PMR in itself is a distinct syndrome characterised by proximal aching and stiffness, associated with raised ESR and characteristically responding to adequate prednisolone therapy in a week or 10 days with a significant reduction in the ESR in that time period.3 All three patients in this report responded in a similar manner, although they continued to have dry eyes or xerostomia, or both; Ro and La antibodies persisted. Noteworthy in this series of polymyalgia patients is the occurrence of this syndrome at a somewhat younger age than the average PMR patient.1 4 Primary SS is a distinct entity with mainly sicca complaints but with a plethora of manifestations including arthralgia or arthritis without actual joint destruction.1 2 We are not aware of any previous report of PMR as a presenting manifestation in this condition. PMR-like presentations have been reported in other rheumatic disorders such as rheumatoid arthritis, lupus or in association with a malignancy.4 To our knowledge, it has not been reported either as a presenting manifestation or as a complaint in established primary SS, although inflammatory arthritis or arthralgia without joint erosions occur commonly.

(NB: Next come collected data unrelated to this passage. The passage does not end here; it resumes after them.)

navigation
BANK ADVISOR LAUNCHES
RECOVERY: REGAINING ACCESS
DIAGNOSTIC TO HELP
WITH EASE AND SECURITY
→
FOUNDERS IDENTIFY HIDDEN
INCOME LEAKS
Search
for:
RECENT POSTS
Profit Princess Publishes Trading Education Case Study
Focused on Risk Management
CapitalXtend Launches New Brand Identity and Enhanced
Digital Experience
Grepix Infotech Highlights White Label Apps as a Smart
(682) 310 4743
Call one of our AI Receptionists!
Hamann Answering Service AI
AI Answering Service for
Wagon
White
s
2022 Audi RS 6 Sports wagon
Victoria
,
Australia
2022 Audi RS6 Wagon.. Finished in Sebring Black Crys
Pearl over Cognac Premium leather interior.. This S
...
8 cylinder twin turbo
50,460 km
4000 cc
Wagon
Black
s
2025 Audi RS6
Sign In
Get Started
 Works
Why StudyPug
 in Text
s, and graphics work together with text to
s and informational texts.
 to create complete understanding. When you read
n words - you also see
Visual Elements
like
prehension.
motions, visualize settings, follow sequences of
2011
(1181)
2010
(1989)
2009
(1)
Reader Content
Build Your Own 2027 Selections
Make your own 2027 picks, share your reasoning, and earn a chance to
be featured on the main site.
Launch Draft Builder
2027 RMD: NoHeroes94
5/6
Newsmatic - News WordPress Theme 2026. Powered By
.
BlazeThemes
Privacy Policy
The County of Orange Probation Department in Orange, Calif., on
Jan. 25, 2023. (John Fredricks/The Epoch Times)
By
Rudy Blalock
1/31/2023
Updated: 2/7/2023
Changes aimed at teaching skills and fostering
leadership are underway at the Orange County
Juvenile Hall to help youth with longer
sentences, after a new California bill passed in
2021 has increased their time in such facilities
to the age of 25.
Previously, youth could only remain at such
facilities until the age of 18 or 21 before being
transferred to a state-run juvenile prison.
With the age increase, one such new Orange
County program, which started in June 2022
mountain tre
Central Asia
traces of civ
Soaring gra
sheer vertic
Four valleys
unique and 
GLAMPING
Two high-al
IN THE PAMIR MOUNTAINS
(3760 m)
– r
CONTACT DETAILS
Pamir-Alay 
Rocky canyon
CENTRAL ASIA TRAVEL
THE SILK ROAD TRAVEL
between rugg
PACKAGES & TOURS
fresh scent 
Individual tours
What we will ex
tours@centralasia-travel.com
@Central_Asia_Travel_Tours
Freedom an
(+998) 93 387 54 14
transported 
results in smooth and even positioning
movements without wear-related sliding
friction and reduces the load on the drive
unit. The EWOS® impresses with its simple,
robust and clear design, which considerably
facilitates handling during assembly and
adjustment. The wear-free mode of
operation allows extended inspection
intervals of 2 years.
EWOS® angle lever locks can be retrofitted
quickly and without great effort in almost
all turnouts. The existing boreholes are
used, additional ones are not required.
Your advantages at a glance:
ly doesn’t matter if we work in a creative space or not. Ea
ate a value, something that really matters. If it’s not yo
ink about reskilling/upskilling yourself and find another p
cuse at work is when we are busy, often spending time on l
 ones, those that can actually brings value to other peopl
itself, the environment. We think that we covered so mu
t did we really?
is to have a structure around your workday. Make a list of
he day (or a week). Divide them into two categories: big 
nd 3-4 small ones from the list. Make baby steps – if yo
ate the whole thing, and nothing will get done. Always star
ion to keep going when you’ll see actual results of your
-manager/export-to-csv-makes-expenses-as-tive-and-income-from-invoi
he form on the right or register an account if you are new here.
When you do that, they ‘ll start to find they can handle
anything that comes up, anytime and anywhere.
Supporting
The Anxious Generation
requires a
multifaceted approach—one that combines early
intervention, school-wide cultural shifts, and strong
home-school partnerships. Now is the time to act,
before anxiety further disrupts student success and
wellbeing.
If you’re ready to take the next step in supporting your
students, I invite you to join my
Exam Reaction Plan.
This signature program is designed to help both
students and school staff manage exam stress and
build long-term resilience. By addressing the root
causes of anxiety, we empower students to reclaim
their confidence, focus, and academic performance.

It is conceivable that the diagnosis of primary SS would have been missed in these patients as their sicca complaints were not prominent, but our index of suspicion for this disorder is high as a result of our clinical and research interests. Moreover, some patients with this disorder are never diagnosed, wrongly diagnosed or diagnosed after a long delay.1 Given our patients’ circumstances and both their clinical and laboratory features we did not feel it was justifiable or even necessary to undertake an invasive test such as lip biopsy to prove that they do have primary SS.1
In view of our experience perhaps primary SS should be added to the list of polymyalgia-like syndromes. Longer term follow up of such patients may be of interest to further study their clinical and laboratory progression. In particular it would be important to continually evaluate these patients with regard to the sicca component of the condition. Although around 90% of patients with primary SS have dry eyes or mouth, or both, practitioners should be aware that an occasional patient may have the condition without these features as we reported in the past.5 Whether some patients with typical PMR have subclinical or unrecognised SS is not known but we have started evaluating such patients with a view to screening for the presence of SS both on clinical and laboratory grounds.